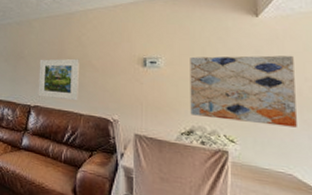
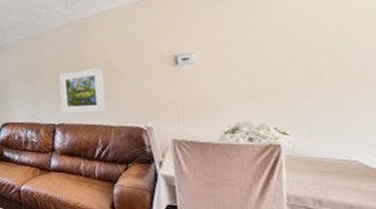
wall art: present [190,55,297,128] -> none [228,27,360,111]

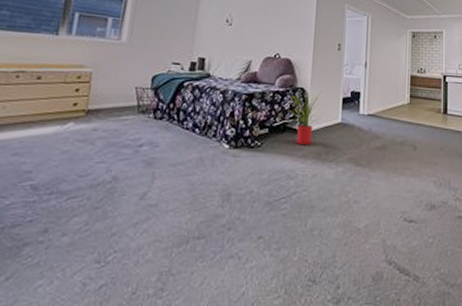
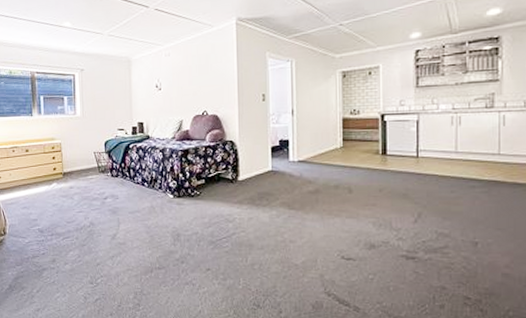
house plant: present [288,91,321,145] -> none [220,143,250,192]

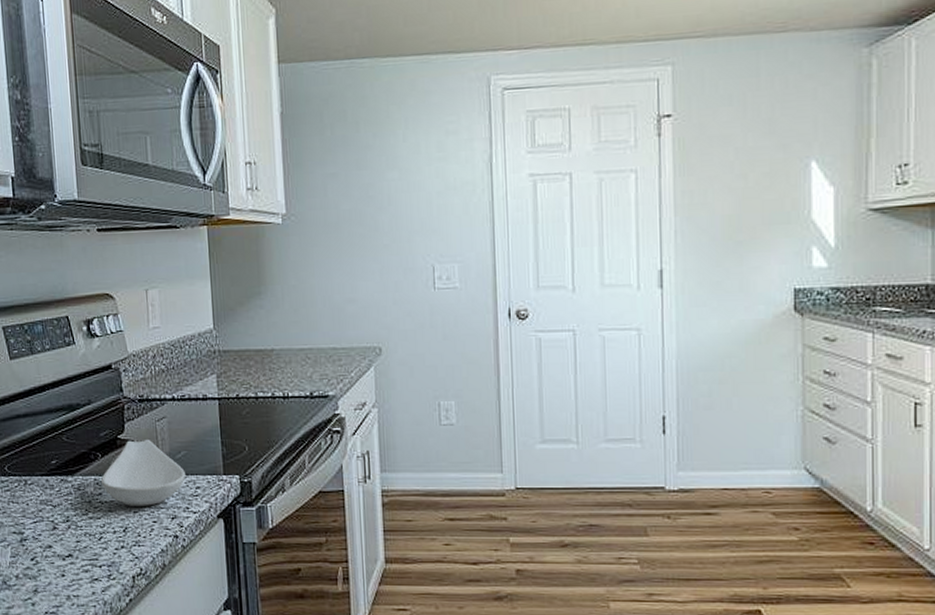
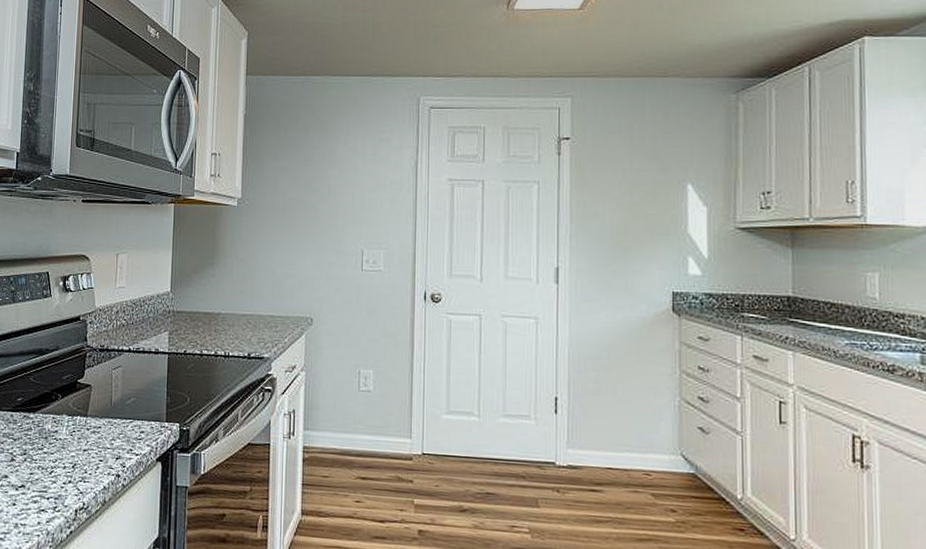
spoon rest: present [101,439,185,506] -> none [59,384,132,446]

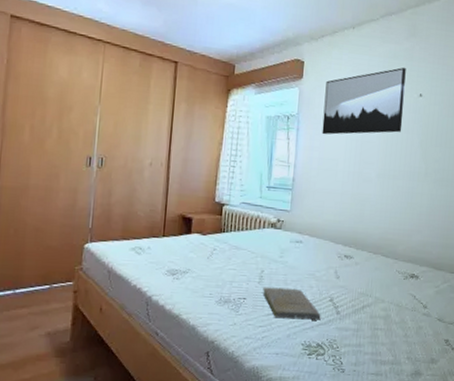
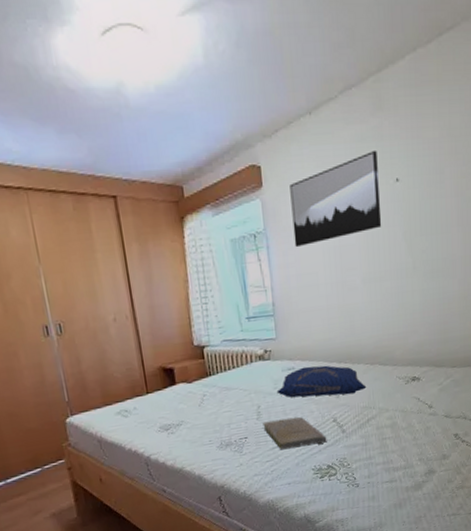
cushion: none [281,242,367,278] -> present [276,365,367,398]

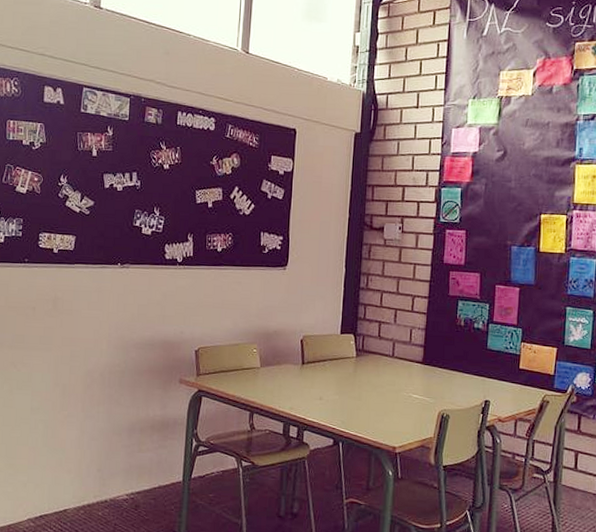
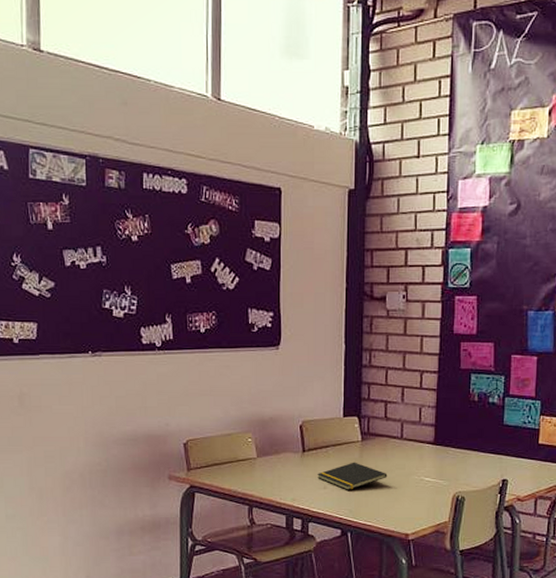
notepad: none [314,376,379,403] -> present [317,462,388,490]

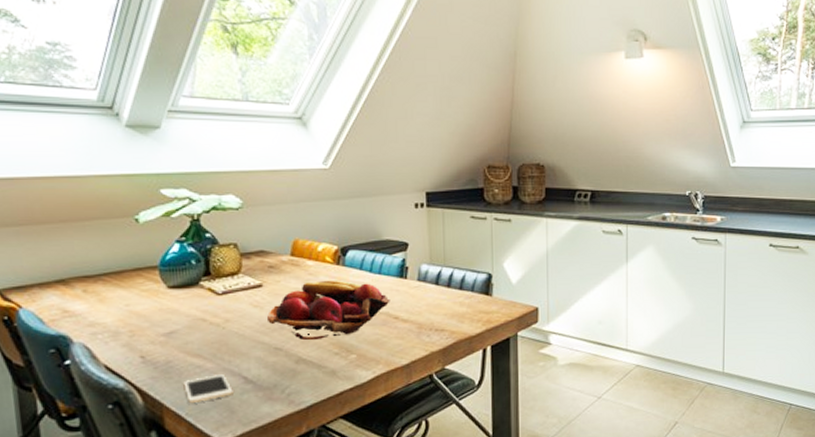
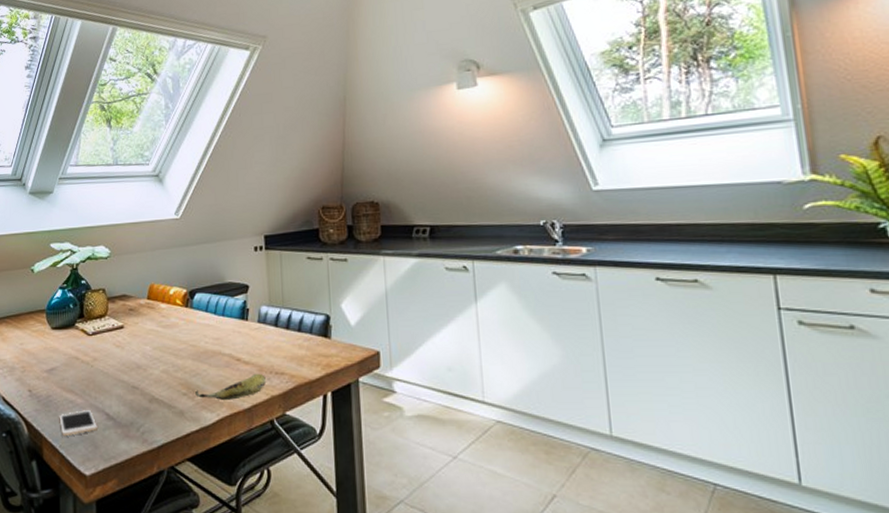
fruit basket: present [266,280,390,341] -> none [126,321,233,380]
fruit: none [349,330,425,359] -> present [195,373,266,401]

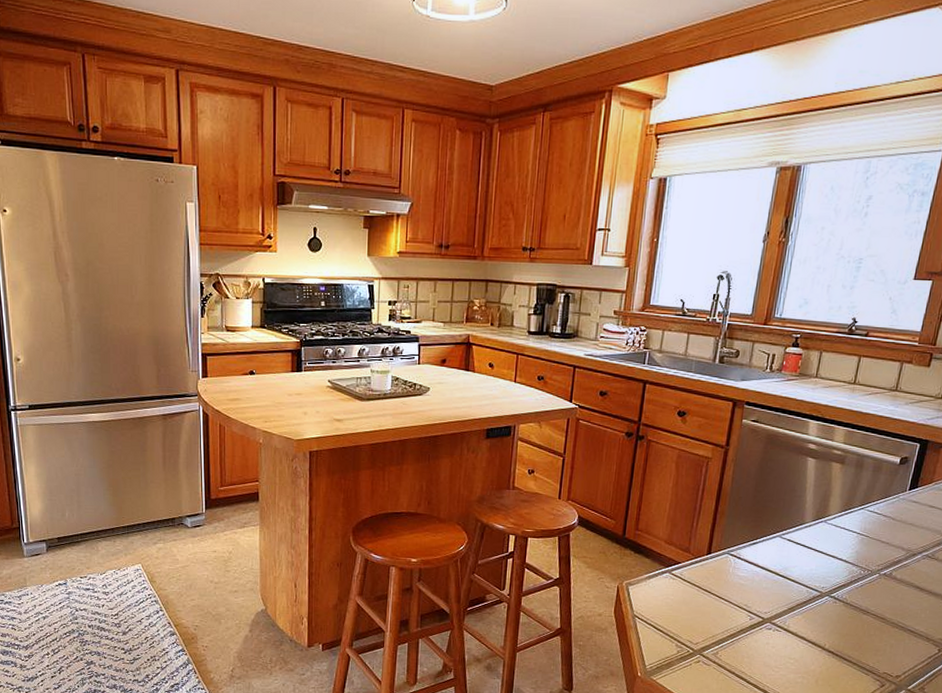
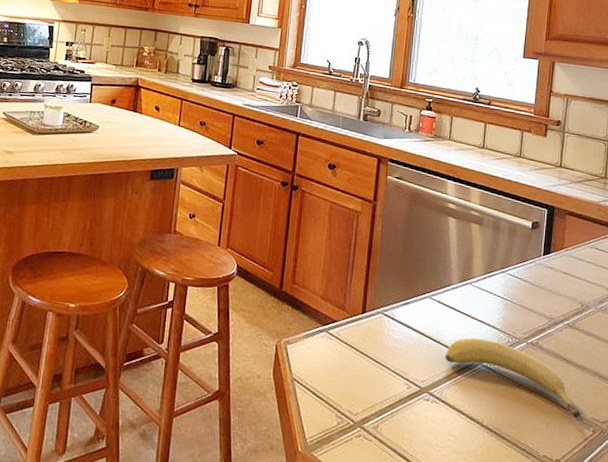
fruit: none [791,572,929,640] -> present [445,337,581,419]

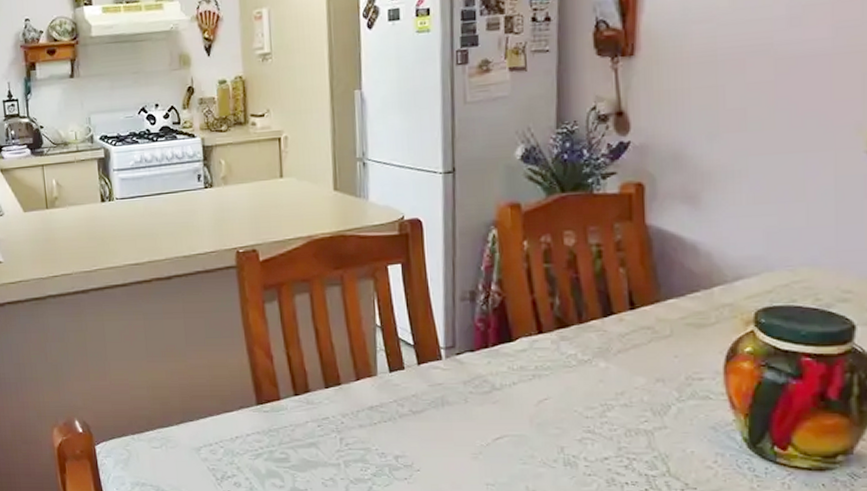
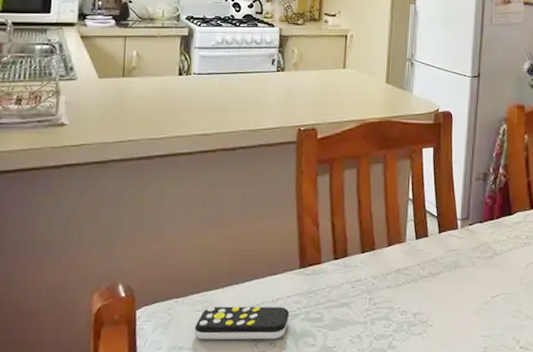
remote control: none [154,444,252,479] -> present [194,306,290,340]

===

### HOW TO COMPLETE THIS TASK
Count up the lines in the entries above where the word "fruit" appears, and give the figure with nothing added.

### SOLUTION FOR THIS PROBLEM
3